** TASKS TO COMPLETE **
A - In the passage on smart pointers, what recent addition to the C++ standard library does the writer say they have started taking advantage of?
B - From the passage on smart pointers, return the text from "The concept of" up to and including "simplifies resource management.", copied word for word.
C - Resume the passage on smart pointers, writing on from its final sentence.

** TEXT PASSAGE **
※ ※ ※
The concept of the smart pointer is not particularly new. It’s probably existed for as long as malloc and free have been inspiring programmers to invent increasingly elaborate garbage collection systems instead of manually managing the heap memory they use. In fact it’s quite easy to create some form of smart pointer without realizing you’re replicating the pattern. All you do is write a class which wraps up a pointer to a dynamically-allocated block of memory. Maybe it prevents other parts of the codebase coming in and pointing that pointer at something else without freeing the memory. Maybe it calls delete on the pointer in the destructor. Voila. You’ve written a ‘smart’ pointer: an abstraction which automates or simplifies resource management.

If this is all a bit alien to you, you might be fairly new to C++ and still getting used to how pointers and manual memory management work in general. You also might not be up to speed on how the language standard has evolved in recent years. One nice evolution I’ve recently started taking advantage of is the addition of smart pointer class templates to the standard library.
※ ※ ※
** PROVIDED DATA **
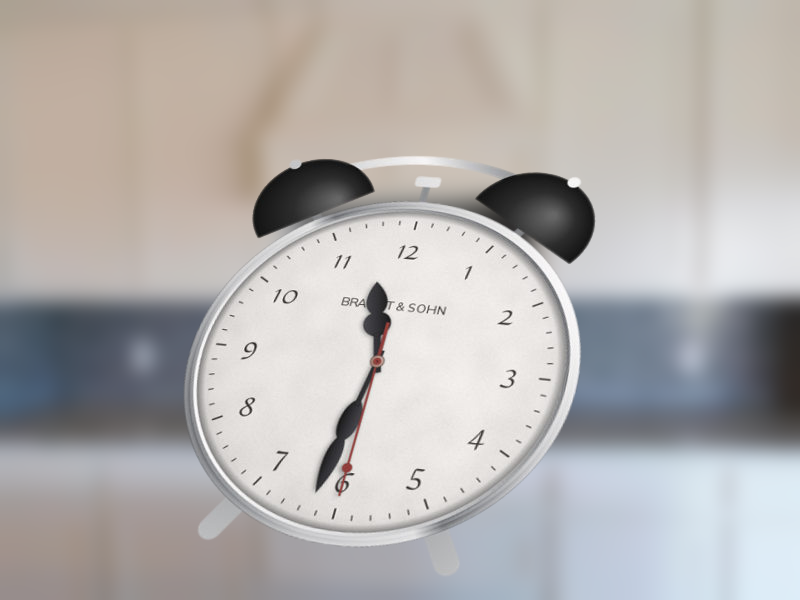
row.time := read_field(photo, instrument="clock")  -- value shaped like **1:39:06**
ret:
**11:31:30**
※ ※ ※
** TASK-BY-TASK OUTPUTS **
A - Smart pointer class templates.

B -
The concept of the smart pointer is not particularly new. It’s probably existed for as long as malloc and free have been inspiring programmers to invent increasingly elaborate garbage collection systems instead of manually managing the heap memory they use. In fact it’s quite easy to create some form of smart pointer without realizing you’re replicating the pattern. All you do is write a class which wraps up a pointer to a dynamically-allocated block of memory. Maybe it prevents other parts of the codebase coming in and pointing that pointer at something else without freeing the memory. Maybe it calls delete on the pointer in the destructor. Voila. You’ve written a ‘smart’ pointer: an abstraction which automates or simplifies resource management.

C -
std::unique_ptr helps with exclusive-ownership resource management. std::unique_ptr<int> p(new int) makes wrapper around a pointer to a dynamically-allocated int. Nobody else can point to that int, and certainly nobody else can delete it out from underneath p1. When p goes out of scope and its destructor is called it deallocates the int so you don’t have to remember to call delete yourself to avoid a resource leak. The overhead of using a unique_ptr instead of a raw int*? Negligible. The maintainability overhead of using a raw pointer? Definitely not negligible. This kind of smart pointer receives a big thumbs-up from me, and having a nice implementation right there in the standard library makes it hard to defend not making use of it2.

std::shared_ptr, on the other hand, is for shared-ownership resource management. Multiple shared_ptr instances can point to the same block of data without the programmer needing to worry about someone deleting it before everyone else has finished with it. In order to do this it introduces reference-counting into the mix, so this time, yes, there is some overhead. That overhead, however, is book-keeping you’d probably be doing anyway. When a shared_ptr’s destructor is called, the reference count variable it shares with the other shared_ptrs that point to the same resource is decremented. If the reference count hits zero, it deallocates the resource.

There’s one more. std::unique_ptr and std::shared_ptr have a scrawny sibling: std::weak_ptr. It acts like a shared_ptr, but doesn’t participate in shared ownership. When pointed at a resource, the weak pointer shares a reference count variable with any shared_ptrs that also point to that resource. Unlike the shared_ptr it doesn’t modify the reference count; it just looks at it. This means it can tell when it’s dangling - when it points at memory that’s been freed - because the reference count is 0. Useful!

The main takeaway here is that I like these things, and I think should too. Once you’re used to them they’re very useful tools. If you’re still not convinced, my next post will demonstrate a use-case I found for weak_ptr in a spare-time project that might tip the scales.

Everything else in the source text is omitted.